* _EXERCISES_:
1. According to the passage on the moon's titanium-rich rocks, what mineral rich in iron and titanium did the last remains of the lunar magma ocean crystallize into?
2. Write a continuation of the passage about the moon's titanium-rich rocks, starting right after its final sentence.

* _EXERCISE PASSAGE_:
Basaltic lava rocks brought back from the moon have shown surprisingly high concentrations of titanium. In addition to this, satellite observations have revealed that titanium-rich volcanic rocks are primarily located at the lunar nearside. This left scientists scratching their heads about how these particular rocks got there and aren't more widely dispersed.

The University of Arizona team suggests the moon formed rapidly, leaving it entirely covered with a hot magma ocean at first. As this ocean cooled and hardened, it would have formed the outer layers of the moon, including its mantle and crust. Yet, at lower layers, the infant moon would have still been in turmoil.

Models of moon formation suggest the last remains of this giant lunar ocean crystallized into dense materials including ilmenite, a mineral rich in iron and titanium.

"Because these heavy minerals are denser than the mantle underneath, they create a gravitational instability, and you would expect this layer to sink deeper into the moon's interior," said research leader and former LPL doctoral candidate Weigang Liang, said.

(Left) a "traditional" lunar view (center) mare region is surrounded by a polygonal pattern of linear gravity anomalies (right) blue patches indicate vestiges of dense material that sank into the interior of the moon. (Image credit: Adrien Broquet/University of Arizona)

Questions remain: Would this material sink all at once as a single "blob" after the moon solidified, or a little at a time as smaller blobs? And, if it sank within the interior of the moon on a global scale, how did some of it rise to carry titanium to the moon's nearside?

"Without evidence, you can pick your favorite model," researcher co-lead author and German Aerospace Center scientist Adrien Broquet said in the statement. "Each model holds profound implications for the geologic evolution of our moon."

(Saved entries)
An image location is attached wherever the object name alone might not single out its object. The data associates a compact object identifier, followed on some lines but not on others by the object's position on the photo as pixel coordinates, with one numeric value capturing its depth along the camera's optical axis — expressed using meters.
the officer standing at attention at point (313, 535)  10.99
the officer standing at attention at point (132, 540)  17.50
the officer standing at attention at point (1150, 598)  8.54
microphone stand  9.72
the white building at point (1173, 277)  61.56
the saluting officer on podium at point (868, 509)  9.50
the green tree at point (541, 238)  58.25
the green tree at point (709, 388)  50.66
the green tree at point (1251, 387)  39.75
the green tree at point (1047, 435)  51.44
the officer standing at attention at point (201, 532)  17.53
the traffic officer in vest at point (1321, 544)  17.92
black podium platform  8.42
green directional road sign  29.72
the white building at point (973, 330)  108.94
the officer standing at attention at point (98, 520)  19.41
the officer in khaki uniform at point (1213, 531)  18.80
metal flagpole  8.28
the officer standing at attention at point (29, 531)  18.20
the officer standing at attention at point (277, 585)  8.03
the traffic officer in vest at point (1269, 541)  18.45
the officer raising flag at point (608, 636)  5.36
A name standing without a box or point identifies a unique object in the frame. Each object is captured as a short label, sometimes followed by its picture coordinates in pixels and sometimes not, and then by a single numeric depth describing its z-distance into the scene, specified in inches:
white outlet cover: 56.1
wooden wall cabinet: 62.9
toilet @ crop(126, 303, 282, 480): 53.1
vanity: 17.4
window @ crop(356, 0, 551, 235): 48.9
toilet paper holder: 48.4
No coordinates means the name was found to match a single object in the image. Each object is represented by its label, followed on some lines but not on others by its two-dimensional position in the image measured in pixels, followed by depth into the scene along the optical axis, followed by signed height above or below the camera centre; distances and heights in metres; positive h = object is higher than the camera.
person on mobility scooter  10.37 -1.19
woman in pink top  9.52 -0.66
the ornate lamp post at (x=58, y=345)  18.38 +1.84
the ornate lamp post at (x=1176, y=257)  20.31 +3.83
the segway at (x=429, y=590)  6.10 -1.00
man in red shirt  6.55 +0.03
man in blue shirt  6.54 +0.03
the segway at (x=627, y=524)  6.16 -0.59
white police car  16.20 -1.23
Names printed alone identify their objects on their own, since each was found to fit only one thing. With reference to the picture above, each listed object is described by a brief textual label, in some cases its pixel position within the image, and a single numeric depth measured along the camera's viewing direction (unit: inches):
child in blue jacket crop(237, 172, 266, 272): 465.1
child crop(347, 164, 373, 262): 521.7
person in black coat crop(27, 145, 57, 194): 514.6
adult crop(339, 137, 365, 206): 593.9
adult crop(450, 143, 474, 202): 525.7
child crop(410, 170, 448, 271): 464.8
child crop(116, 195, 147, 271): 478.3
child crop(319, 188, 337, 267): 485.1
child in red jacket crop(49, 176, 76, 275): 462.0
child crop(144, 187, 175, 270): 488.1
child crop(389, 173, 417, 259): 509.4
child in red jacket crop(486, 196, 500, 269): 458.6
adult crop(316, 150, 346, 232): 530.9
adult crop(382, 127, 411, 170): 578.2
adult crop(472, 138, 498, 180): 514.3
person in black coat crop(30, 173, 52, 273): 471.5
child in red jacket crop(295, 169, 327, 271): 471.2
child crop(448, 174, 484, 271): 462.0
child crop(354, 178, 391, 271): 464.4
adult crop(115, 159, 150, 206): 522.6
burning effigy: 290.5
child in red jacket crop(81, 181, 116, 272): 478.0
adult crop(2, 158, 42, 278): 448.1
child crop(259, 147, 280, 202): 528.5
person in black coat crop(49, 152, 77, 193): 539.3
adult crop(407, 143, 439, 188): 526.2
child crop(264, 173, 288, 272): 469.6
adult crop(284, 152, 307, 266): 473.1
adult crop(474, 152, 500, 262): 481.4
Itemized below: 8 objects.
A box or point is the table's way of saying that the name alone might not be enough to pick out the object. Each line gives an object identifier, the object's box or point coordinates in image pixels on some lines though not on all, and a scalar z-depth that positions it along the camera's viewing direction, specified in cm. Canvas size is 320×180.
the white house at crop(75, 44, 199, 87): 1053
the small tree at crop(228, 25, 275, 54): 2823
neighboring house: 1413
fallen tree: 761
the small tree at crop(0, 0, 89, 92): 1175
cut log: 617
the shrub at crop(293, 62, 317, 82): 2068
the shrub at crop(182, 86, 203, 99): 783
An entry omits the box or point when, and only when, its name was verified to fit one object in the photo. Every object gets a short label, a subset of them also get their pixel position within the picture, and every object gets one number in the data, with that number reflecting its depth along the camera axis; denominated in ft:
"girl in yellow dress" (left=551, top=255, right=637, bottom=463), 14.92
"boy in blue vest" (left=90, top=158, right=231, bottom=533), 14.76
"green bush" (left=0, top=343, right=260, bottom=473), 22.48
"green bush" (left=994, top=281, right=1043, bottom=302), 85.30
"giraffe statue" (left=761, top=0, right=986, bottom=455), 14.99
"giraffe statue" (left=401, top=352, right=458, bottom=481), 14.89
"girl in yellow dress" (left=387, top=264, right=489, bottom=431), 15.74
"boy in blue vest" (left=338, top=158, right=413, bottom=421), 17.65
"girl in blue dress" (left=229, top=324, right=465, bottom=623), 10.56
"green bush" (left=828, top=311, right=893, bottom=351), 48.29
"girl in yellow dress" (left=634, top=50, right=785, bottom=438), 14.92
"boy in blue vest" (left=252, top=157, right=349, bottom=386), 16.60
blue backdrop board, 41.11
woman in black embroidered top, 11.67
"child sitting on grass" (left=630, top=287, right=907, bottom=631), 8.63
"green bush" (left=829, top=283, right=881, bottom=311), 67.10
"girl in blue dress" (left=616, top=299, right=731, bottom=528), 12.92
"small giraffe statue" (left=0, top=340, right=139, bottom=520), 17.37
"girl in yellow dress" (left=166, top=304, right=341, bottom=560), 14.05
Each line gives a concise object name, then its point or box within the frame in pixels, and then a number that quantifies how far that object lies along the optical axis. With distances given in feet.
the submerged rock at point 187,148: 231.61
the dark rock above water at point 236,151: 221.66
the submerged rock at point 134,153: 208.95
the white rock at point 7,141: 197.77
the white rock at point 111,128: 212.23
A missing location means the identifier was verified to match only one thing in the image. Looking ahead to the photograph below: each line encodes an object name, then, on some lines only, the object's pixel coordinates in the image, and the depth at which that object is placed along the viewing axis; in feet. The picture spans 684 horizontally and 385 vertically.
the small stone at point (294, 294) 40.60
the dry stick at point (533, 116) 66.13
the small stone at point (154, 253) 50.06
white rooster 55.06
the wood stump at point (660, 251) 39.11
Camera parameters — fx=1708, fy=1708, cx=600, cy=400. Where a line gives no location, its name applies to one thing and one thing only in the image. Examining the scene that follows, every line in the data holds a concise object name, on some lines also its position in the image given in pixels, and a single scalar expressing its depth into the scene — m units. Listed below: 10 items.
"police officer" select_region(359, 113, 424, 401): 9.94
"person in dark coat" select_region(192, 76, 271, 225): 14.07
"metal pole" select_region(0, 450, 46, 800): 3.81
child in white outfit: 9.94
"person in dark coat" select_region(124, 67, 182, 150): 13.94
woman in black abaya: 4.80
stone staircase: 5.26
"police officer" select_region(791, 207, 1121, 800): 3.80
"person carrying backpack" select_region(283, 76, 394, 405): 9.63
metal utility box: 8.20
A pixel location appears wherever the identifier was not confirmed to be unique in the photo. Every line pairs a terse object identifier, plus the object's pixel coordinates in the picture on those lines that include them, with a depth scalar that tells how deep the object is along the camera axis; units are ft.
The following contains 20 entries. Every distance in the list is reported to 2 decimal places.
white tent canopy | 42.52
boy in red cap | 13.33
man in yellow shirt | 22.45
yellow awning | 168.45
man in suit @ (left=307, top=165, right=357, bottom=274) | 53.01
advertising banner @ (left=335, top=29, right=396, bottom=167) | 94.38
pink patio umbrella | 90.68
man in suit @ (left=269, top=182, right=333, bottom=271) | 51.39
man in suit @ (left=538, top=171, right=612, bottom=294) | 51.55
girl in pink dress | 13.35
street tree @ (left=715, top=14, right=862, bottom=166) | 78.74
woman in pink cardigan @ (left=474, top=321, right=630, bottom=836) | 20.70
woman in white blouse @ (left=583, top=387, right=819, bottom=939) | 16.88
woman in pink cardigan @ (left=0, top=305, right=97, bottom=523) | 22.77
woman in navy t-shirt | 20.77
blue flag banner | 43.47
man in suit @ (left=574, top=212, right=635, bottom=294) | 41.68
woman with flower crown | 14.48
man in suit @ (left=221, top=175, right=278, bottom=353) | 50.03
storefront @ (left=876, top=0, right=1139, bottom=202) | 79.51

* _NUMBERED RESPONSES_:
1. Ilmenite.

2.
Co-author and Peking University scientist Nan Zhang previously developed models that suggested a giant impact on the moon could have caused a dense layer of titanium-rich material beneath the crust to shift to its nearside. Once there, this material would have sunk, formed sheet-like slabs and cascaded to the interior of the moon, leaving a remnant beneath the crust in the form of intersecting bodies of dense titanium-rich deposits.

"When we saw those model predictions, it was like a lightbulb went on," Andrews-Hanna said. "We see the exact same pattern when we look at subtle variations in the moon's gravity field, revealing a network of dense material lurking below the crust."

The GRAIL of moon formation models

To solidify its molten theories of titanium-rich ilmenite material and observations of the moon, the team turned to data surrounding lunar gravity anomalies detected by NASA's Gravity Recovery and Interior Laboratory (GRAIL) dual-spacecraft mission.

"Analyzing these variations in the moon's gravity field allowed us to peek under the moon's surface and see what lies beneath," Broque said.

This confirmed that GRAIL data conforms with ilmenite layer simulations.

Such confirmation also showed that gravity-field observations could be used to trace the distribution of ilmenite remnants left behind after a majority of the dense layer had sunk to the deep interior of the moon.

"Our analyses show that the models and data tell one remarkably consistent story," Liang said. "Ilmenite materials migrated to the nearside and sunk into the interior in sheet-like cascades, leaving behind a vestige that causes anomalies in the moon's gravity field, as seen by GRAIL."

Artist's concept of NASA's Grail mission. Grail's twin spacecraft are flying in tandem orbits around the moon to measure its gravity field in unprecedented detail. (Image credit: NASA/JPL)

The team was also able to determine when the moon flipped inside out. They say the interruption of gravity anomalies by large and ancient lunar impact basins indicates the ilmenite-rich layer sank prior to these impacts. This "cross-cutting" means the sinking event would have happened earlier than 4.22 billion years ago, indicating that the sinking could have triggered volcanism, which was seen at later times across the lunar surface.

This research also adds nuance to an interesting picture of the moon we see today. The overturn of the lunar mantle billions of years ago would have led to the creation of a dark region known as the Oceanus Procellarum region, as well as on the side of the moon close to Earth.

This area of the moon is lower in elevation and has a thinner crust that's mostly blanketed by lava flows unlike the thicker crust of far side regions of the moon. It also has a higher concentration of rare elements like titanium and thorium. "The moon is fundamentally lopsided in every respect," Andrews-Hanna said. "For the first time, we have physical evidence showing us what was happening in the moon's interior during this critical stage of its evolution, and that's really exciting.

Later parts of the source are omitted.